··· Selected extract ···
I will tell you once again that money has done a lot of good things for me in my life, but there's nothing more satisfying than being able to send a message with your own resources. So if we want lawyers to take professional responsibility seriously, then we all have a personal responsibility to model it in our conduct and our priorities.

SCOTT CUMMINGS: The good news is that it's a big industry, and the bad news is that it's a big industry and, of course, like all industries in these economic times, it's suffering. The question, I think, that we keep hearing now time and time again is: What can we do to stem the decline in pro bono activity and convert the market crisis into a pro bono opportunity?

I suggest that the problems we're seeing now are manifestations of deeper tensions within the system that have been magnified but not created by the current economic stress. So what should we do? I have three proposals.

So first, we need to develop a very serious plan of action for dealing with market fluctuations. We know from the research that, when firms are doing well, we see more pro bono, and when they aren't, we see less pro bono. Of course, market downturns, as we now know very, very well, affect not just pro bono but other sources of funding for legal services — IOLTA [Interest on Lawyers' Trust Account] funds funding, government support, foundation giving. All of these have been tremendously impacted in the current economic crisis. So greater planning, I suggest, is crucial to avert crises in the future. Firms should have rainy-day funds to support pro bono in lean years, and we need to devise ways to link private and public investments and legal services so that when the private investment declines, the public rises to compensate for the lost capacity.

My second thought or proposal is that we need to rethink the emphasis on volunteerism as a sine qua non of professional services. I think it has at least three perverse consequences. First, it causes firms to try to make pro bono into something that it shouldn't be, which is a tool to gain market advantage. Pro bono shouldn't be a vehicle to outsource law firm training to public interest groups, and I think this is a tension that's been surfaced by the recent resistance by some public interest organizations to [large firms placing] furloughed lawyers [there]. They don't have the training and the skill to actually help the client base.

I think we need to heed a third and final proposal, which is to restructure the system of law firm rankings. To score high on the Am Law pro bono list, the incentive is to pump up total hours and spread them across as many attorneys as possible. Of course, you want more lawyers doing more pro bono, but this can create distortion. They enlist lawyers and projects that sometimes require little or even no legal expertise, and sometimes report hours of dubious integrity. In this way, the ranking games become severed from evaluating relevant outputs. We have to develop a system that actually evaluates the impact of what pro bono does in the world, which was Deborah's point. There needs to be systematic information about quality — case outcomes as well as client and organizational satisfaction.

Qualitative assessment actually has to come from outside the firm. It has to come from organizations like you, law students, who are willing to help build an alternative metric that really puts the public good front and center.
··· Supplied material ···
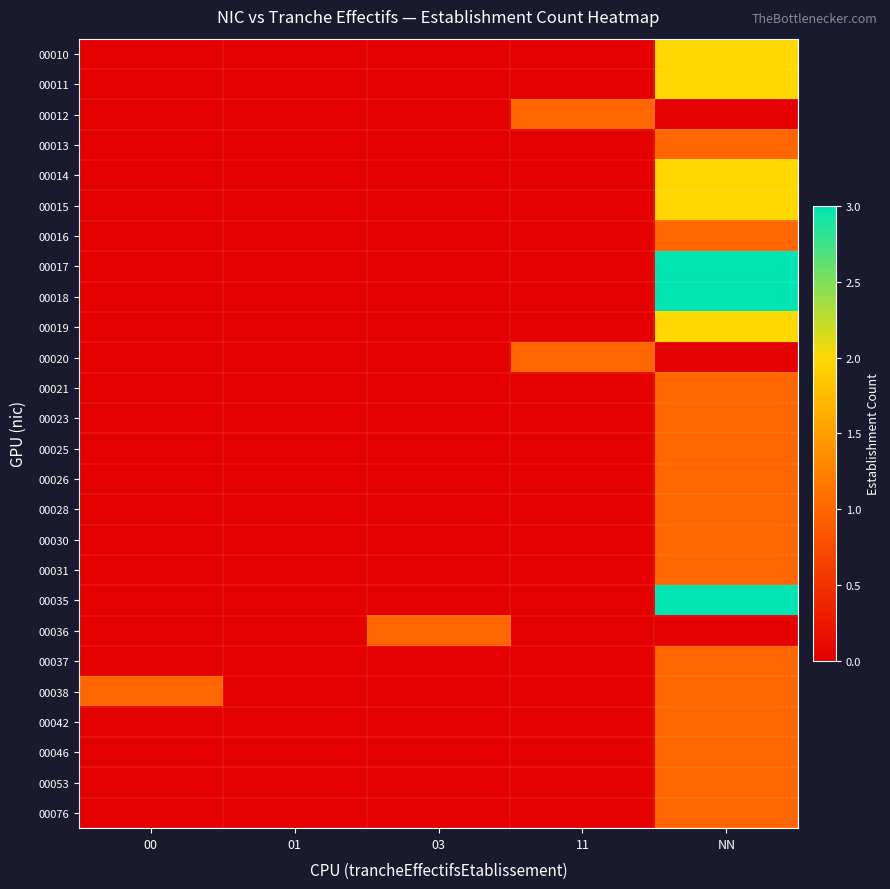

Which category has the highest value across all series?

NN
···
Work instructions:
Print the pro bono remarks between "SCOTT CUMMINGS: The" and "have three proposals.", inclusive.

Written answer:
SCOTT CUMMINGS: The good news is that it's a big industry, and the bad news is that it's a big industry and, of course, like all industries in these economic times, it's suffering. The question, I think, that we keep hearing now time and time again is: What can we do to stem the decline in pro bono activity and convert the market crisis into a pro bono opportunity?

I suggest that the problems we're seeing now are manifestations of deeper tensions within the system that have been magnified but not created by the current economic stress. So what should we do? I have three proposals.